Data Science Boot Up Camp
Room 056 and 052
3-8-1 Komaba, Meguro-ku, Tokyo 153-8914, Japan
Titles and Abstracts of Lectures
Philip B. Stark
Title: Foundations of Statistics and an Introduction to Statistical Inference
These lectures will complement those of Prof. Koike by focusing on foundational issues in statistics, statistical inferential thinking, the interpretation of statistical calculations, and nonparametric and exact methods. Topics will include types of uncertainty; theories of probability and their shortcomings; systematic and stochastic errors; frequentist and Bayesian approaches to estimation and inference and their shortcomings; confounding; the method of comparison; the importance of experimental/observational design; assessing estimators; interpreting p-values, confidence sets, posterior probabilities, and credible sets; common fallacies in statistical inference; the Neyman model for causal inference; interference in experiments; abstract permutation methods; pseudo-random number generation; computational implementation of permutation methods and resampling methods in Python. Examples will be drawn from physical, social, and health sciences.

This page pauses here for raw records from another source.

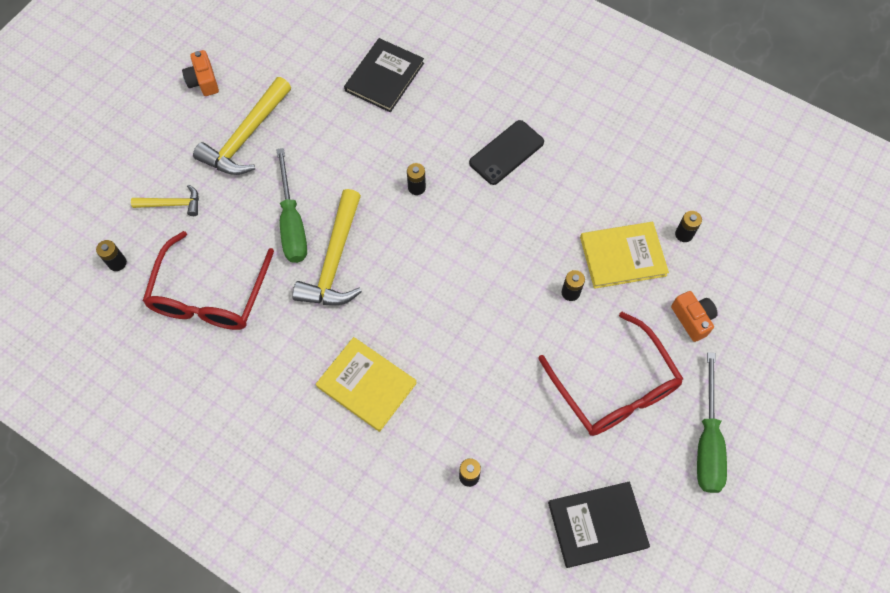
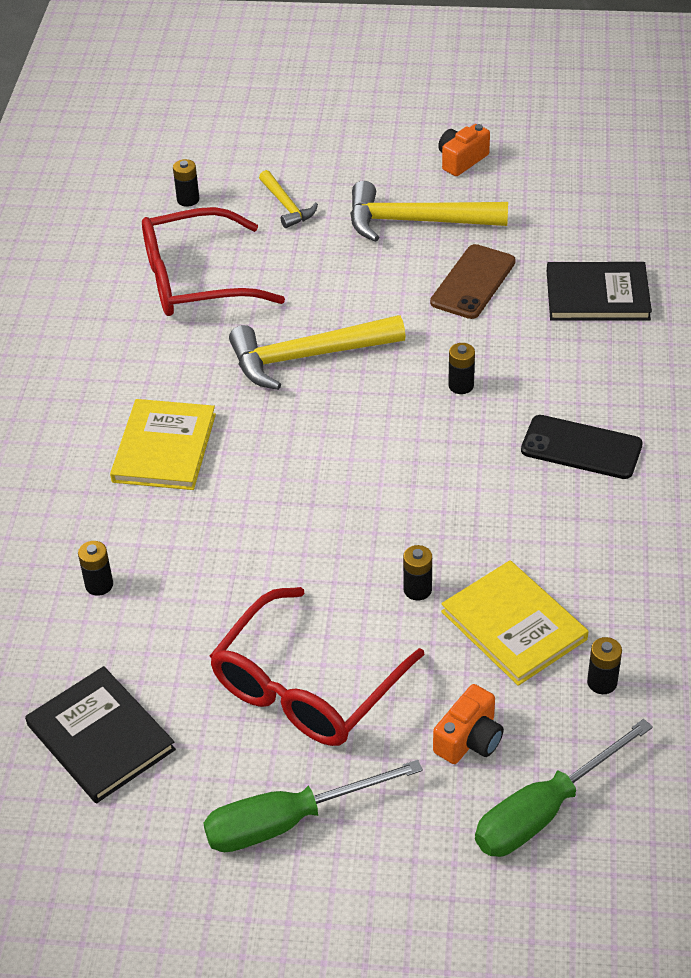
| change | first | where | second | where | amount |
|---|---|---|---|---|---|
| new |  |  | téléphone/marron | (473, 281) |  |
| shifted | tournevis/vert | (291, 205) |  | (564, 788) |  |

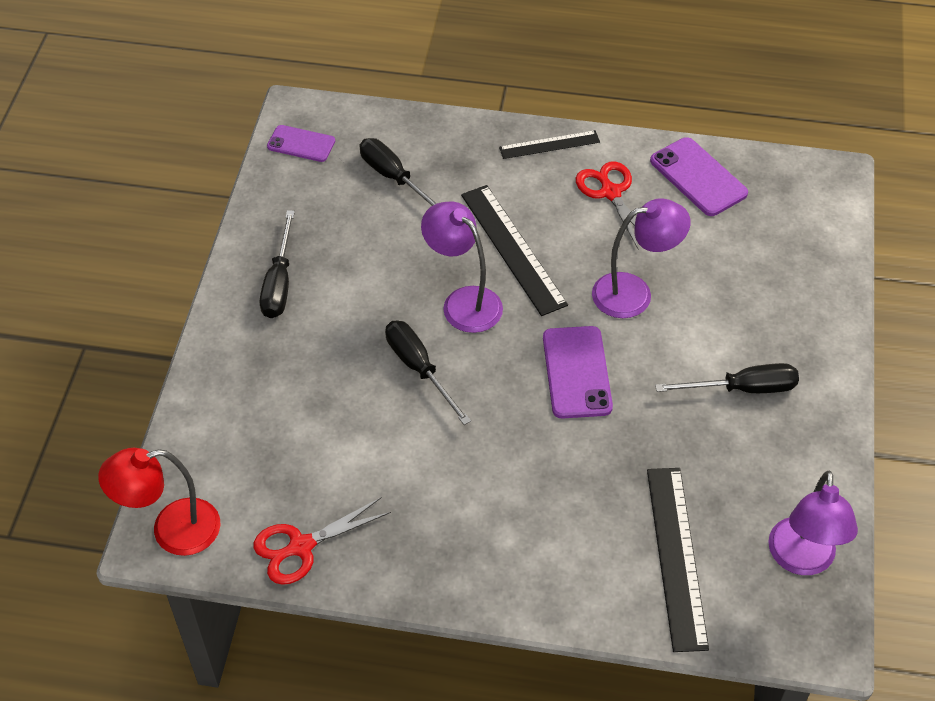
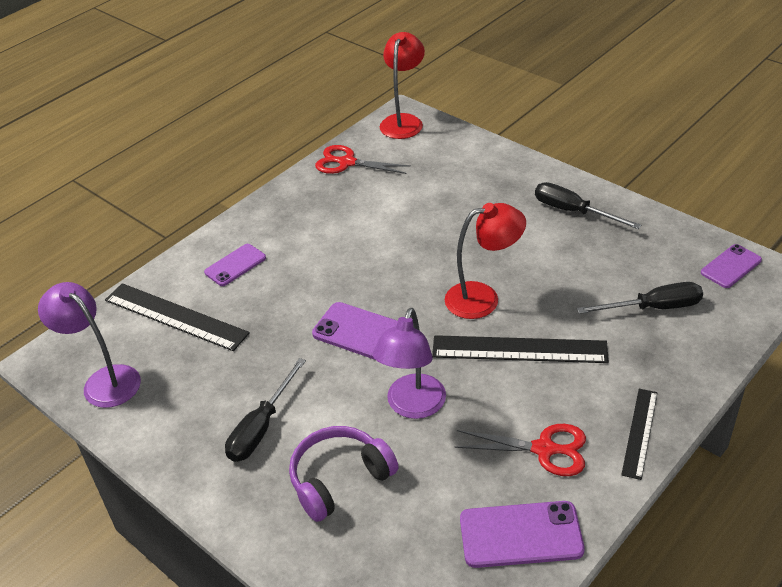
| change | first | where | second | where | amount |
|---|---|---|---|---|---|
| new |  |  | téléphone/violet | (235, 265) |  |
| new |  |  | casque audio/violet | (344, 474) |  |
| rotated | ciseaux/rouge | (322, 541) |  | (363, 159) | 75 degrees counterclockwise |
| repainted | lampe/violet | (462, 267) | lampe/rouge | (485, 261) |  |
| gone | tournevis/noir | (428, 372) |  |  |  |

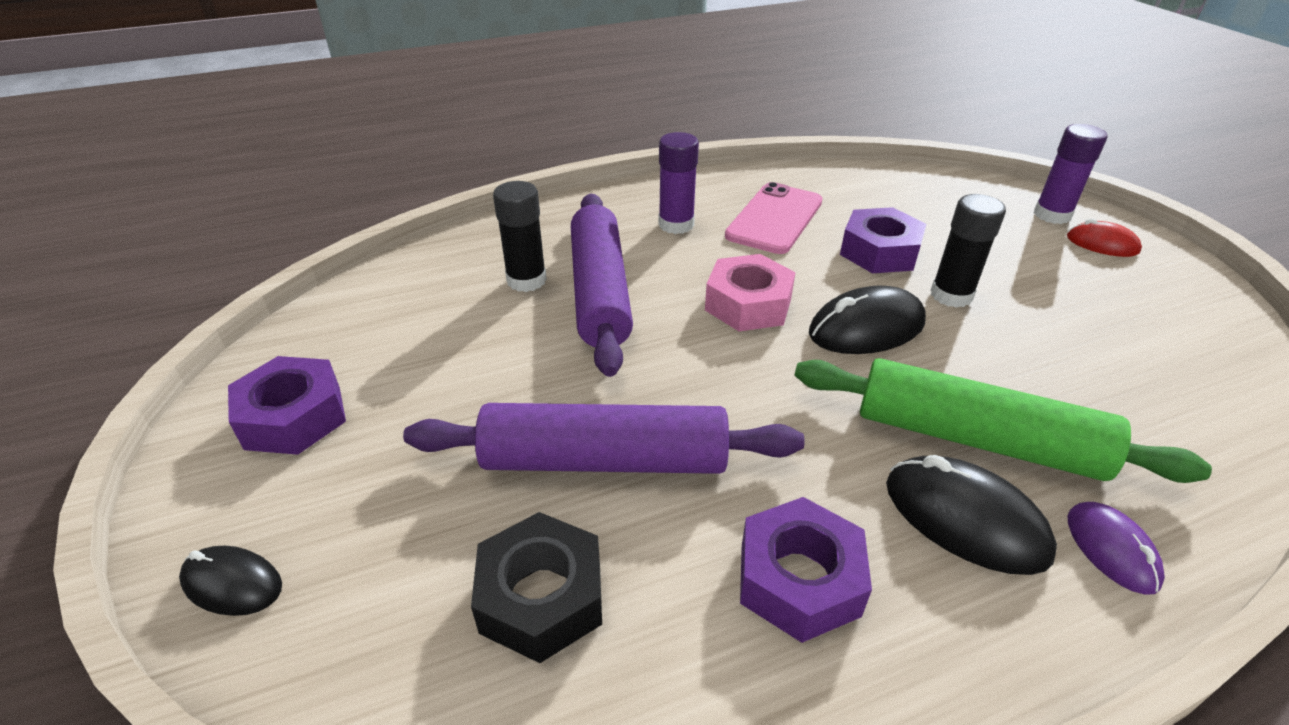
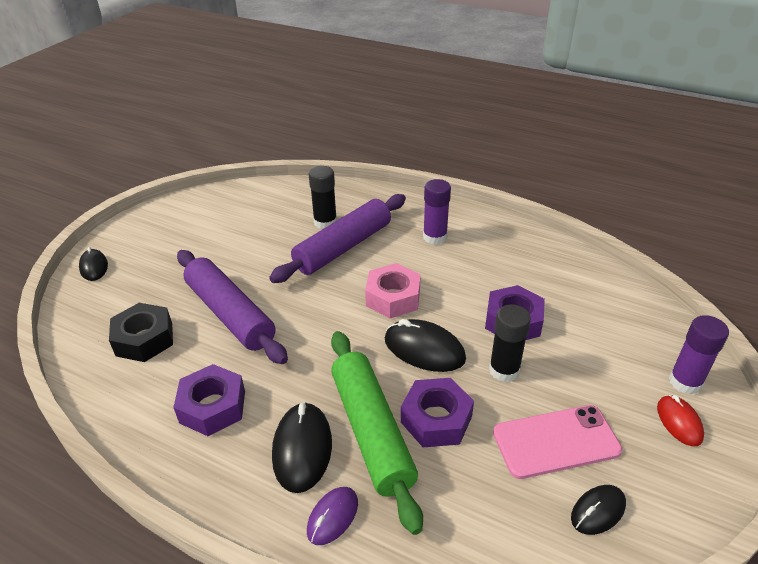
| change | first | where | second | where | amount |
|---|---|---|---|---|---|
| shifted | écrou/violet | (287, 405) |  | (437, 412) |  |
| shifted | téléphone/rose | (774, 218) |  | (557, 442) |  |
| new |  |  | souris/noir | (598, 510) |  |

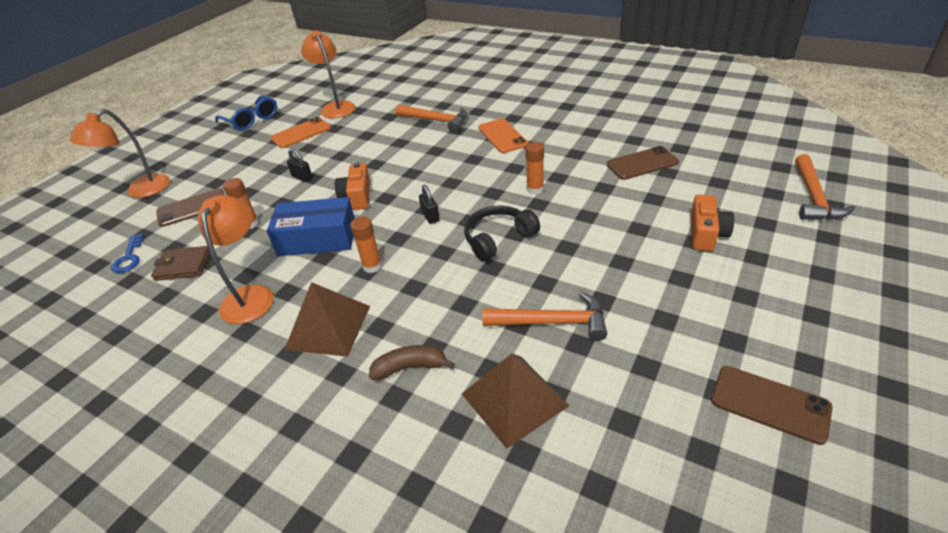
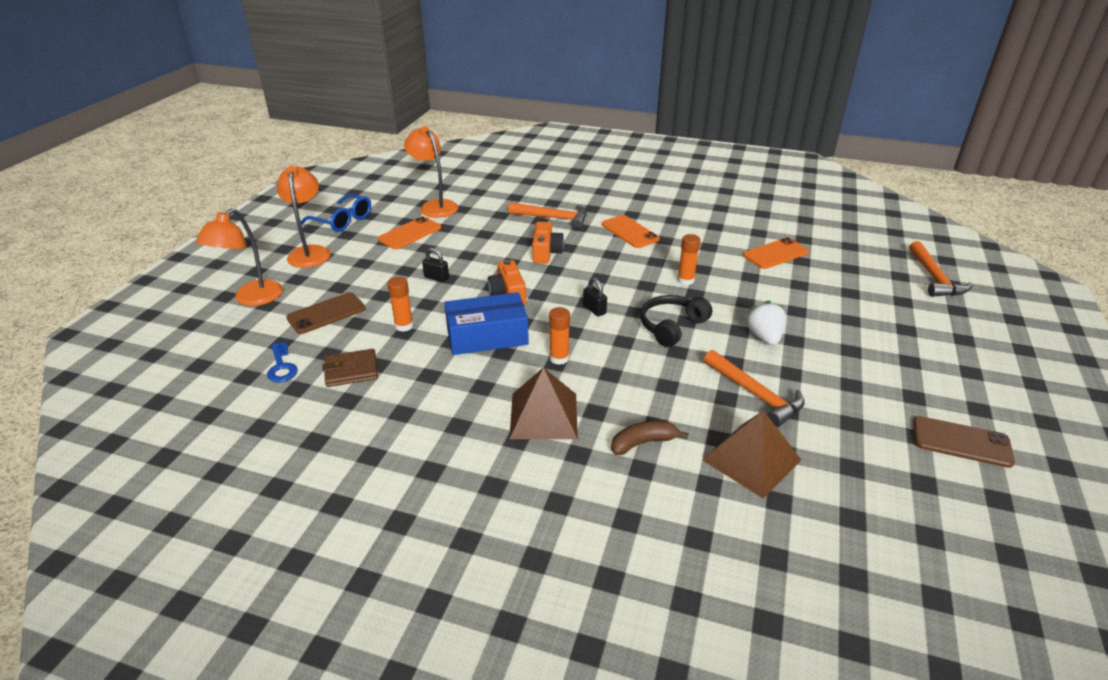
| change | first | where | second | where | amount |
|---|---|---|---|---|---|
| shifted | lampe/orange | (236, 259) |  | (304, 217) |  |
| shifted | appareil photo/orange | (712, 222) |  | (548, 243) |  |
| rotated | marteau/orange | (544, 316) |  | (754, 388) | 60 degrees clockwise |
| repainted | téléphone/marron | (642, 163) | téléphone/orange | (776, 253) |  |
| new |  |  | fraise/blanc | (765, 322) |  |

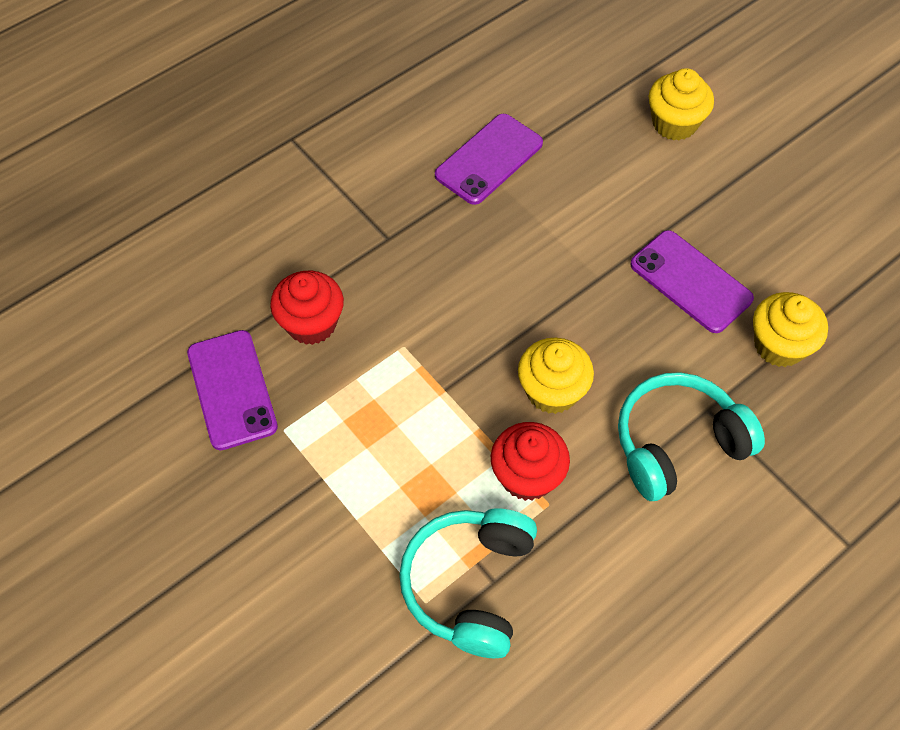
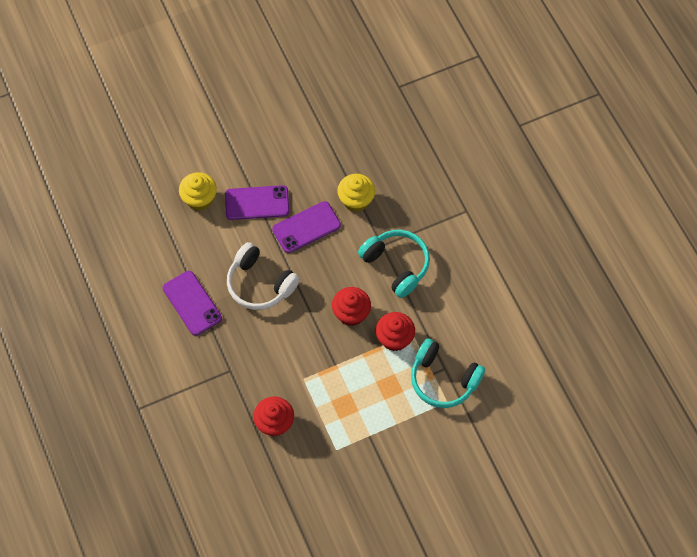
| change | first | where | second | where | amount |
|---|---|---|---|---|---|
| shifted | téléphone/violet | (232, 390) |  | (257, 202) |  |
| new |  |  | casque audio/blanc | (263, 276) |  |
| repainted | muffin/jaune | (556, 376) | muffin/rouge | (351, 306) |  |
| rotated | casque audio/turquoise | (691, 436) |  | (394, 264) | 150 degrees clockwise |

Title: Introduction to Statistical Data Analysis
In this lecture we present elementary statistical data analysis methods and their implementation by R. Starting with the basic usage of R, we explain some elementary methods from multivariate analysis such as linear regression, principal component analysis and discriminant analysis and how to implement them by R. This lecture focuses on the practical implementation of the methods rather than the theoretical details.